[Stored entries]
═══

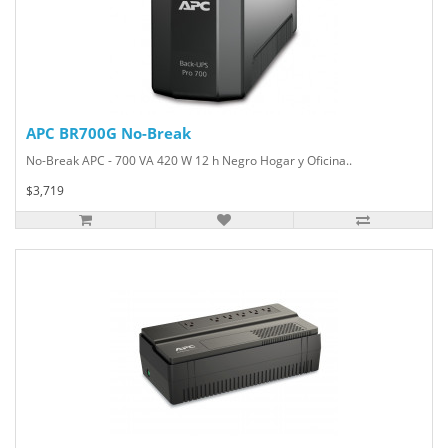
APC BR700G No-Break
No-Break APC - 700 VA 420 W 12 h Negro Hogar y Oficina..
$3,719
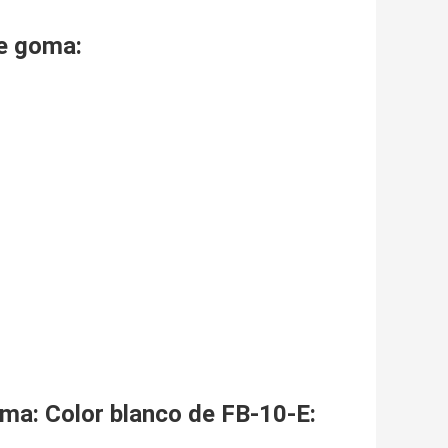
de goma:
.
oma
: Color blanco de FB-10-E:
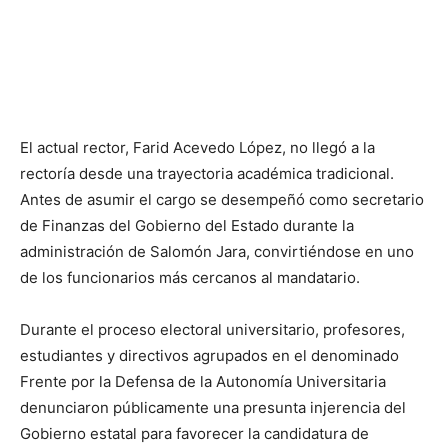
El actual rector, Farid Acevedo López, no llegó a la
rectoría desde una trayectoria académica tradicional.
Antes de asumir el cargo se desempeñó como secretario
de Finanzas del Gobierno del Estado durante la
administración de Salomón Jara, convirtiéndose en uno
de los funcionarios más cercanos al mandatario.
Durante el proceso electoral universitario, profesores,
estudiantes y directivos agrupados en el denominado
Frente por la Defensa de la Autonomía Universitaria
denunciaron públicamente una presunta injerencia del
Gobierno estatal para favorecer la candidatura de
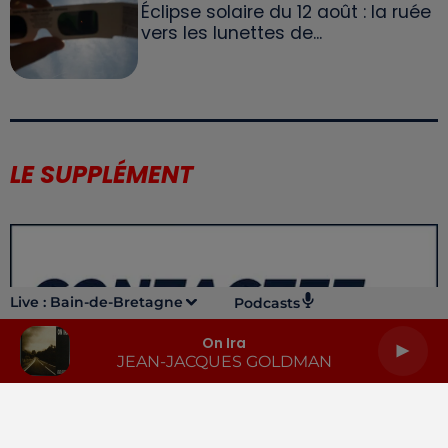
Éclipse solaire du 12 août : la ruée
vers les lunettes de...
LE SUPPLÉMENT
Live :
Bain-de-Bretagne
Podcasts
On Ira
JEAN-JACQUES GOLDMAN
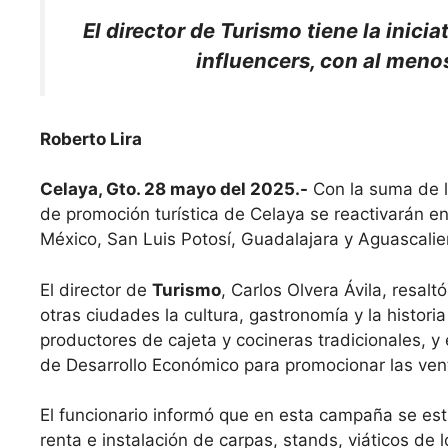
El director de Turismo tiene la inic
influencers, con al menos
Roberto Lira
Celaya, Gto. 28 mayo del 2025.-
Con la suma de 
de promoción turística de Celaya se reactivarán e
México, San Luis Potosí, Guadalajara y Aguascalie
El director de
Turismo
, Carlos Olvera Ávila, resalt
otras ciudades la cultura, gastronomía y la histori
productores de cajeta y cocineras tradicionales, y
de Desarrollo Económico para promocionar las vent
El funcionario informó que en esta campaña se está
renta e instalación de carpas, stands, viáticos de l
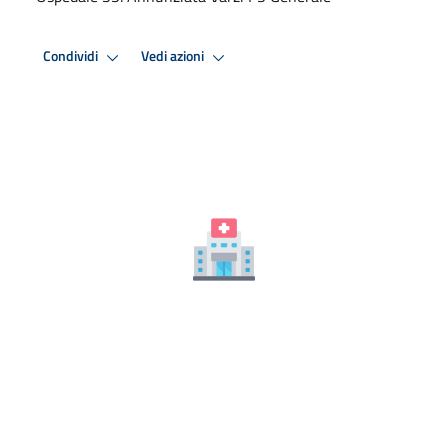
Condividi
Vedi azioni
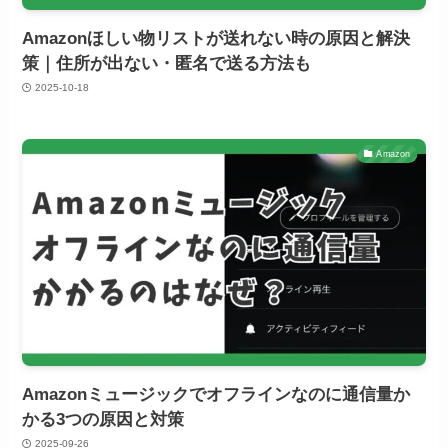
Amazonほしい物リストが送れない時の原因と解決
策｜住所が出ない・匿名で送る方法も
2025-10-18
Amazon
Amazonミュージックでオフラインなのに通信量か
かる3つの原因と対策
2025-09-26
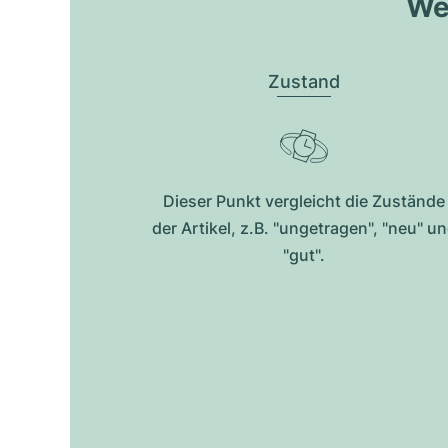
Wel
Zustand
Dieser Punkt vergleicht die Zustände
der Artikel, z.B. "ungetragen", "neu" u
"gut".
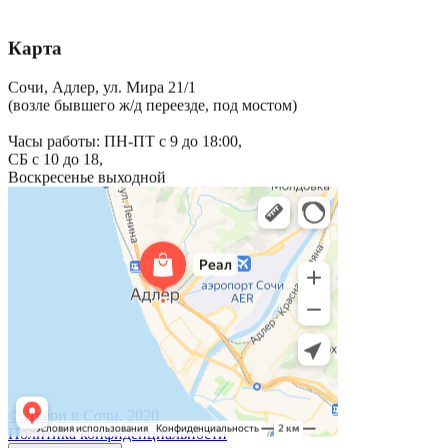
Карта
Сочи, Адлер, ул. Мира 21/1
(возле бывшего ж/д переезде, под мостом)
Часы работы: ПН-ПТ с 9 до 18:00,
СБ с 10 до 18,
Воскресенье выходной
© Двери в Сочи, 2020
Политика конфиденциальности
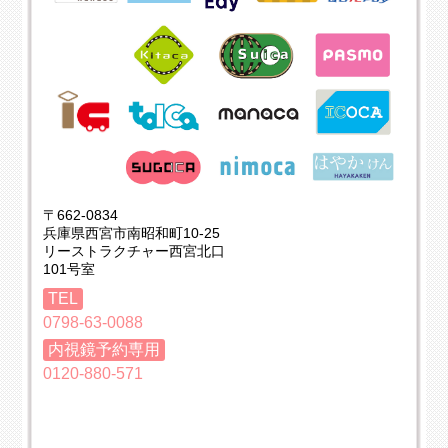
〒662-0834
兵庫県西宮市南昭和町10-25
リーストラクチャー西宮北口
101号室
TEL
0798-63-0088
内視鏡予約専用
0120-880-571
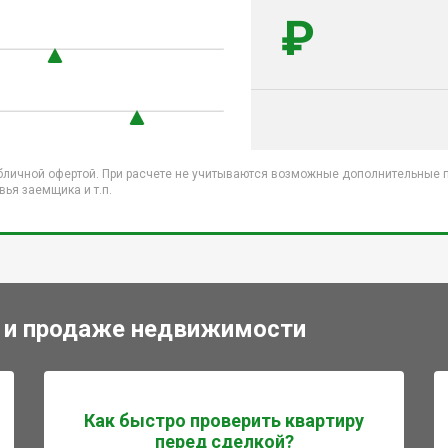
₽
бличной офертой. При расчете не учитываются возможные дополнительные пл
ья заемщика и т.п.
 и продаже недвижимости
Как быстро проверить квартиру
перед сделкой?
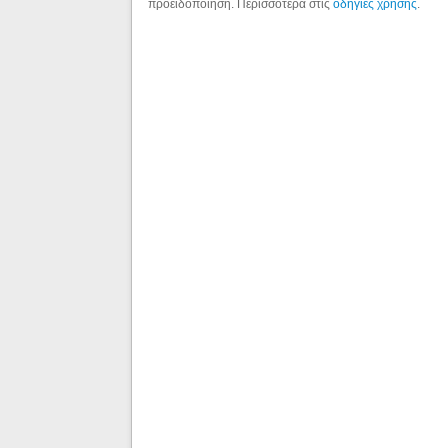
προειδοποίηση. Περισσότερα στις
οδηγίες χρήσης
.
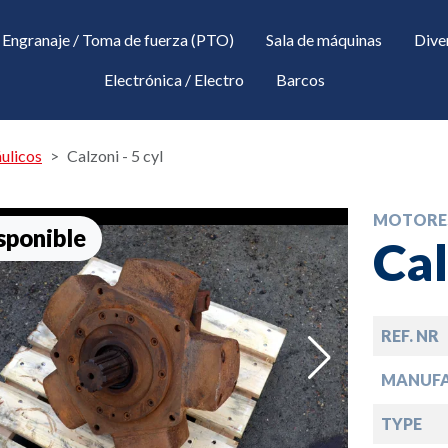
Engranaje / Toma de fuerza (PTO)
Sala de máquinas
Dive
Electrónica / Electro
Barcos
ulicos
Calzoni - 5 cyl
MOTORES
sponible
Cal
REF. NR
down
MANUF
TYPE
down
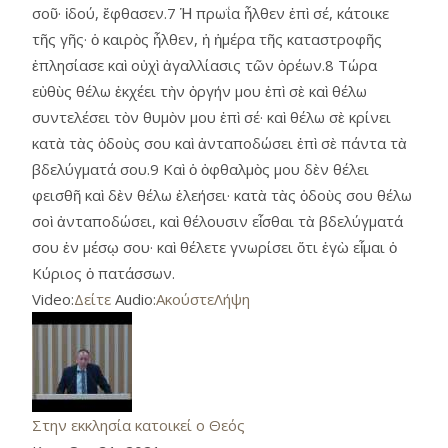
σοῦ· ἰδού, ἔφθασεν.7 Ἡ πρωΐα ἦλθεν ἐπὶ σέ, κάτοικε
τῆς γῆς· ὁ καιρὸς ἦλθεν, ἡ ἡμέρα τῆς καταστροφῆς
ἐπλησίασε καὶ οὐχὶ ἀγαλλίασις τῶν ὀρέων.8 Τώρα
εὐθὺς θέλω ἐκχέει τὴν ὀργήν μου ἐπὶ σὲ καὶ θέλω
συντελέσει τὸν θυμὸν μου ἐπὶ σέ· καὶ θέλω σὲ κρίνει
κατὰ τὰς ὁδοὺς σου καὶ ἀνταποδώσει ἐπὶ σὲ πάντα τὰ
βδελύγματά σου.9 Καὶ ὁ ὀφθαλμὸς μου δὲν θέλει
φεισθῆ καὶ δὲν θέλω ἐλεήσει· κατὰ τὰς ὁδοὺς σου θέλω
σοὶ ἀνταποδώσει, καὶ θέλουσιν εἶσθαι τὰ βδελύγματά
σου ἐν μέσῳ σου· καὶ θέλετε γνωρίσει ὅτι ἐγὼ εἶμαι ὁ
Κύριος ὁ πατάσσων.
Video:
Δείτε
Audio:
Ακούστε
Λήψη
Στην εκκλησία κατοικεί ο Θεός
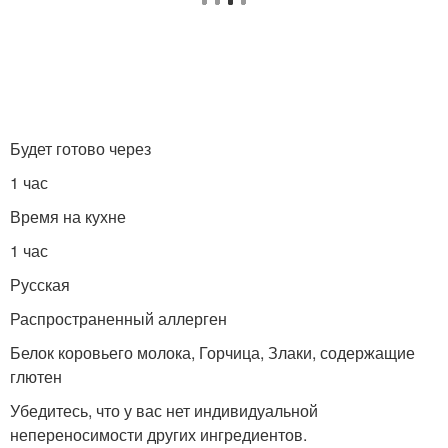
Будет готово через
1 час
Время на кухне
1 час
Русская
Распространенный аллерген
Белок коровьего молока, Горчица, Злаки, содержащие
глютен
Убедитесь, что у вас нет индивидуальной
непереносимости других ингредиентов.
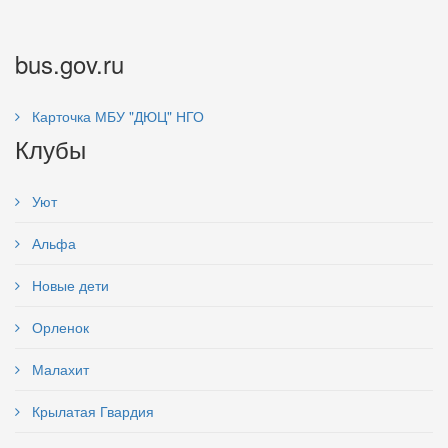
bus.gov.ru
Карточка МБУ "ДЮЦ" НГО
Клубы
Уют
Альфа
Новые дети
Орленок
Малахит
Крылатая Гвардия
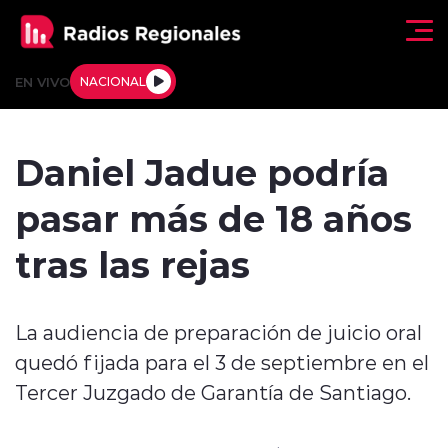
Click acá para ir directamente al contenido
EN VIVO
NACIONAL
Regionales
Daniel Jadue podría
Actualidad
pasar más de 18 años
Tendencias
tras las rejas
Deportes
La audiencia de preparación de juicio oral
Internacional
quedó fijada para el 3 de septiembre en el
Regiones al Aire
Tercer Juzgado de Garantía de Santiago.
Entrevistas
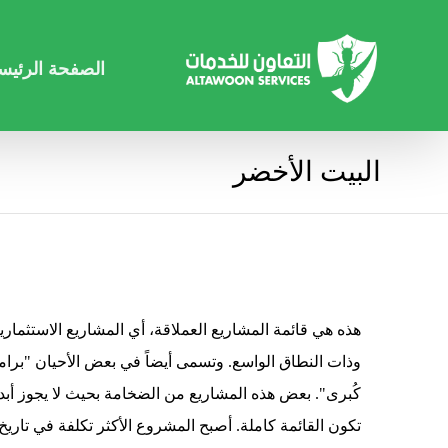
الصفحة الرئيس
البيت الأخضر
هذه هي قائمة المشاريع العملاقة، أي المشاريع الاستثمارية
وذات النطاق الواسع. وتسمى أيضاً في بعض الأحيان "برام
كُبرى". بعض هذه المشاريع من الضخامة بحيث لا يجوز أبداً
تكون القائمة كاملة. أصبح المشروع الأكثر تكلفة في تاريخ 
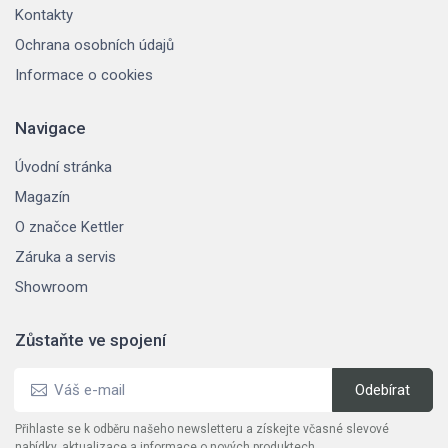
Kontakty
Ochrana osobních údajů
Informace o cookies
Navigace
Úvodní stránka
Magazín
O značce Kettler
Záruka a servis
Showroom
Zůstaňte ve spojení
Přihlaste se k odběru našeho newsletteru a získejte včasné slevové
nabídky, aktualizace a informace o nových produktech.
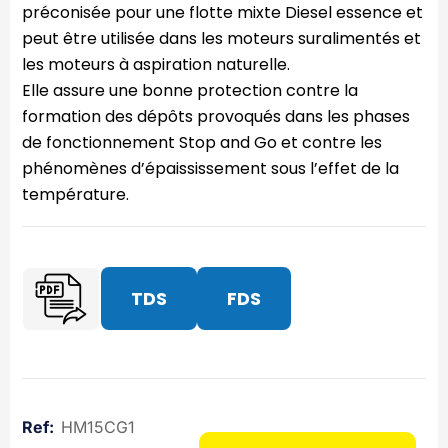
préconisée pour une flotte mixte Diesel essence et
peut être utilisée dans les moteurs suralimentés et
les moteurs à aspiration naturelle.
Elle assure une bonne protection contre la
formation des dépôts provoqués dans les phases
de fonctionnement Stop and Go et contre les
phénomènes d’épaississement sous l’effet de la
température.
TDS
FDS
HM15CG1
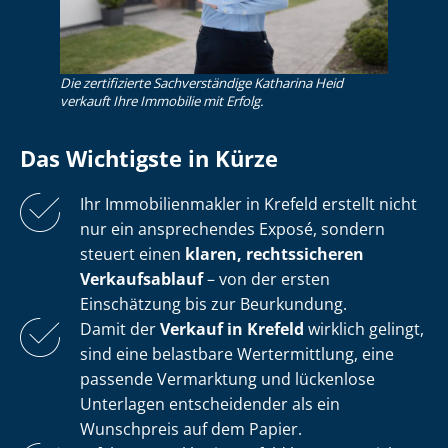
Die zertifizierte Sachverständige Katharina Heid
verkauft Ihre Immobilie mit Erfolg.
Das Wichtigste in Kürze
Ihr Im­mo­bi­li­en­mak­ler in Krefeld erstellt nicht
nur ein ansprechendes Exposé, sondern
steuert einen
klaren, rechtssicheren
Verkaufsablauf
– von der ersten
Einschätzung bis zur Beurkundung.
Damit der
Verkauf in Krefeld
wirklich gelingt,
sind eine belastbare Wertermittlung, eine
passende Vermarktung und lückenlose
Unterlagen entscheidender als ein
Wunschpreis auf dem Papier.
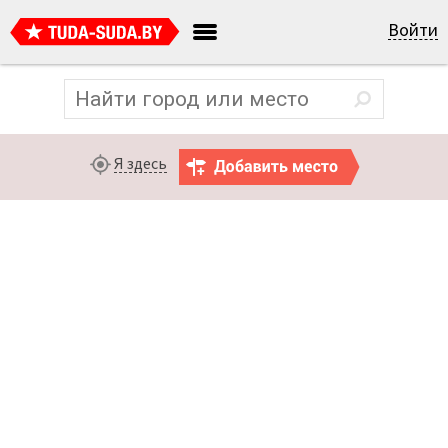
Войти
Я здесь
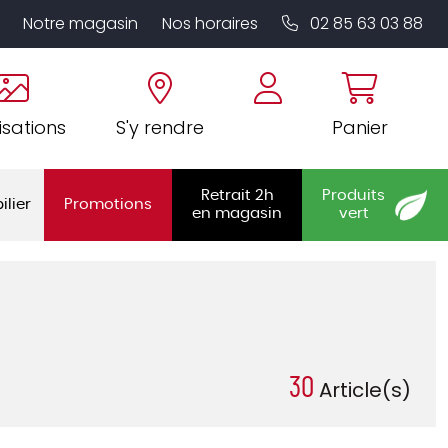
Notre magasin
Nos horaires
02 85 63 03 88
isations
S'y rendre
Panier
Retrait 2h
Produits
ilier
Promotions
en magasin
vert
30
Article(s)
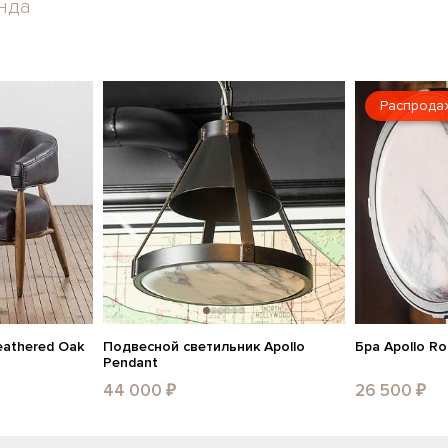
нда
Распрода
eathered Oak
Подвесной светильник Apollo
Бра Apollo R
Pendant
44 000 ₽
26 500 ₽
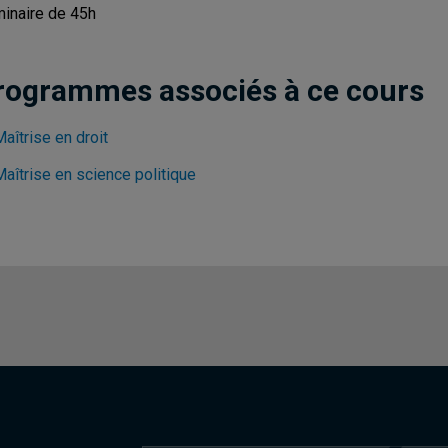
inaire de 45h
rogrammes associés à ce cours
aîtrise en droit
aîtrise en science politique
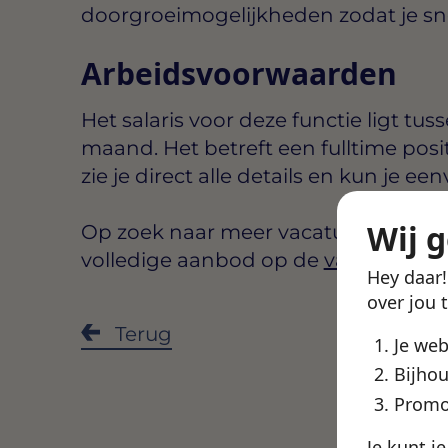
doorgroeimogelijkheden zodat je snel 
Arbeidsvoorwaarden
Het salaris voor deze functie ligt tus
maand
. Het betreft een
fulltime
posi
zie je direct alle details en kun je een
Wij 
Op zoek naar meer vacatures in Ein
volledige aanbod op de
vacatures E
Hey daar
over jou 
Deel de
Terug
Je we
Bijhou
Promo
Je kunt j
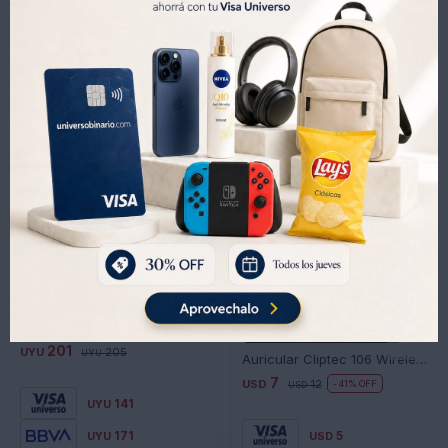
Productos que te pueden interesar
CABLE CORDON USB MICRO 2 METROS REF,21
No disponible para retiro
201
UYU
205
UYU
Auricular Cliptec 106 Wireless C/cable Silver
7
USD
12
41
USD
141
UYU
171
5
UYU
USD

═══

ASSIGNMENT:
Transcribe every entry exactly. Leave out the pictures.

PROBLEM SOLUTION:
APC BR700G No-Break
No-Break APC - 700 VA 420 W 12 h Negro Hogar y Oficina..
$3,719
de goma:
.
oma
: Color blanco de FB-10-E:
El actual rector, Farid Acevedo López, no llegó a la
rectoría desde una trayectoria académica tradicional.
Antes de asumir el cargo se desempeñó como secretario
de Finanzas del Gobierno del Estado durante la
administración de Salomón Jara, convirtiéndose en uno
de los funcionarios más cercanos al mandatario.
Durante el proceso electoral universitario, profesores,
estudiantes y directivos agrupados en el denominado
Frente por la Defensa de la Autonomía Universitaria
denunciaron públicamente una presunta injerencia del
Gobierno estatal para favorecer la candidatura de
Éclipse solaire du 12 août : la ruée
vers les lunettes de...
LE SUPPLÉMENT
Live :
Bain-de-Bretagne
Podcasts
On Ira
JEAN-JACQUES GOLDMAN
El director de Turismo tiene la inic
influencers, con al menos
Roberto Lira
Celaya, Gto. 28 mayo del 2025.-
Con la suma de 
de promoción turística de Celaya se reactivarán e
México, San Luis Potosí, Guadalajara y Aguascalie
El director de
Turismo
, Carlos Olvera Ávila, resalt
otras ciudades la cultura, gastronomía y la histori
productores de cajeta y cocineras tradicionales, y
de Desarrollo Económico para promocionar las vent
El funcionario informó que en esta campaña se está
renta e instalación de carpas, stands, viáticos de l
Condividi
Vedi azioni
Amazonほしい物リストが送れない時の原因と解決
策｜住所が出ない・匿名で送る方法も
2025-10-18
Amazon
Amazonミュージックでオフラインなのに通信量か
かる3つの原因と対策
2025-09-26
Wel
Zustand
Dieser Punkt vergleicht die Zustände
der Artikel, z.B. "ungetragen", "neu" u
"gut".
Карта
Сочи, Адлер, ул. Мира 21/1
(возле бывшего ж/д переезде, под мостом)
Часы работы: ПН-ПТ с 9 до 18:00,
СБ с 10 до 18,
Воскресенье выходной
© Двери в Сочи, 2020
Политика конфиденциальности
〒662-0834
兵庫県西宮市南昭和町10-25
リーストラクチャー西宮北口
101号室
TEL
0798-63-0088
内視鏡予約専用
0120-880-571
₽
бличной офертой. При расчете не учитываются возможные дополнительные пл
ья заемщика и т.п.
 и продаже недвижимости
Как быстро проверить квартиру
перед сделкой?
προειδοποίηση. Περισσότερα στις
οδηγίες χρήσης
.
Engranaje / Toma de fuerza (PTO)
Sala de máquinas
Dive
Electrónica / Electro
Barcos
ulicos
Calzoni - 5 cyl
MOTORES
sponible
Cal
REF. NR
down
MANUF
TYPE
down
σοῦ· ἰδού, ἔφθασεν.7 Ἡ πρωΐα ἦλθεν ἐπὶ σέ, κάτοικε
τῆς γῆς· ὁ καιρὸς ἦλθεν, ἡ ἡμέρα τῆς καταστροφῆς
ἐπλησίασε καὶ οὐχὶ ἀγαλλίασις τῶν ὀρέων.8 Τώρα
εὐθὺς θέλω ἐκχέει τὴν ὀργήν μου ἐπὶ σὲ καὶ θέλω
συντελέσει τὸν θυμὸν μου ἐπὶ σέ· καὶ θέλω σὲ κρίνει
κατὰ τὰς ὁδοὺς σου καὶ ἀνταποδώσει ἐπὶ σὲ πάντα τὰ
βδελύγματά σου.9 Καὶ ὁ ὀφθαλμὸς μου δὲν θέλει
φεισθῆ καὶ δὲν θέλω ἐλεήσει· κατὰ τὰς ὁδοὺς σου θέλω
σοὶ ἀνταποδώσει, καὶ θέλουσιν εἶσθαι τὰ βδελύγματά
σου ἐν μέσῳ σου· καὶ θέλετε γνωρίσει ὅτι ἐγὼ εἶμαι ὁ
Κύριος ὁ πατάσσων.
Video:
Δείτε
Audio:
Ακούστε
Λήψη
Στην εκκλησία κατοικεί ο Θεός
Будет готово через
1 час
Время на кухне
1 час
Русская
Распространенный аллерген
Белок коровьего молока, Горчица, Злаки, содержащие
глютен
Убедитесь, что у вас нет индивидуальной
непереносимости других ингредиентов.
bus.gov.ru
Карточка МБУ "ДЮЦ" НГО
Клубы
Уют
Альфа
Новые дети
Орленок
Малахит
Крылатая Гвардия
Click acá para ir directamente al contenido
EN VIVO
NACIONAL
Regionales
Daniel Jadue podría
Actualidad
pasar más de 18 años
Tendencias
tras las rejas
Deportes
La audiencia de preparación de juicio oral
Internacional
quedó fijada para el 3 de septiembre en el
Regiones al Aire
Tercer Juzgado de Garantía de Santiago.
Entrevistas
الصفحة الرئيس
البيت الأخضر
هذه هي قائمة المشاريع العملاقة، أي المشاريع الاستثمارية
وذات النطاق الواسع. وتسمى أيضاً في بعض الأحيان "برام
كُبرى". بعض هذه المشاريع من الضخامة بحيث لا يجوز أبداً
تكون القائمة كاملة. أصبح المشروع الأكثر تكلفة في تاريخ 
Kontakty
Ochrana osobních údajů
Informace o cookies
Navigace
Úvodní stránka
Magazín
O značce Kettler
Záruka a servis
Showroom
Zůstaňte ve spojení
Přihlaste se k odběru našeho newsletteru a získejte včasné slevové
nabídky, aktualizace a informace o nových produktech.
préconisée pour une flotte mixte Diesel essence et
peut être utilisée dans les moteurs suralimentés et
les moteurs à aspiration naturelle.
Elle assure une bonne protection contre la
formation des dépôts provoqués dans les phases
de fonctionnement Stop and Go et contre les
phénomènes d’épaississement sous l’effet de la
température.
TDS
FDS
HM15CG1
Die zertifizierte Sachverständige Katharina Heid
verkauft Ihre Immobilie mit Erfolg.
Das Wichtigste in Kürze
Ihr Im­mo­bi­li­en­mak­ler in Krefeld erstellt nicht
nur ein ansprechendes Exposé, sondern
steuert einen
klaren, rechtssicheren
Verkaufsablauf
– von der ersten
Einschätzung bis zur Beurkundung.
Damit der
Verkauf in Krefeld
wirklich gelingt,
sind eine belastbare Wertermittlung, eine
passende Vermarktung und lückenlose
Unterlagen entscheidender als ein
Wunschpreis auf dem Papier.
Войти
Я здесь
Notre magasin
Nos horaires
02 85 63 03 88
isations
S'y rendre
Panier
Retrait 2h
Produits
ilier
Promotions
en magasin
vert
30
Article(s)
нда
Распрода
eathered Oak
Подвесной светильник Apollo
Бра Apollo R
Pendant
44 000 ₽
26 500 ₽
inaire de 45h
rogrammes associés à ce cours
aîtrise en droit
aîtrise en science politique
doorgroeimogelijkheden zodat je snel 
Arbeidsvoorwaarden
Het salaris voor deze functie ligt tus
maand
. Het betreft een
fulltime
posi
zie je direct alle details en kun je een
Wij 
Op zoek naar meer vacatures in Ein
volledige aanbod op de
vacatures E
Hey daar
over jou 
Deel de
Terug
Je we
Bijhou
Promo
Je kunt j
Productos que te pueden interesar
CABLE CORDON USB MICRO 2 METROS REF,21
No disponible para retiro
201
UYU
205
UYU
Auricular Cliptec 106 Wireless C/cable Silver
7
USD
12
41
USD
141
UYU
171
5
UYU
USD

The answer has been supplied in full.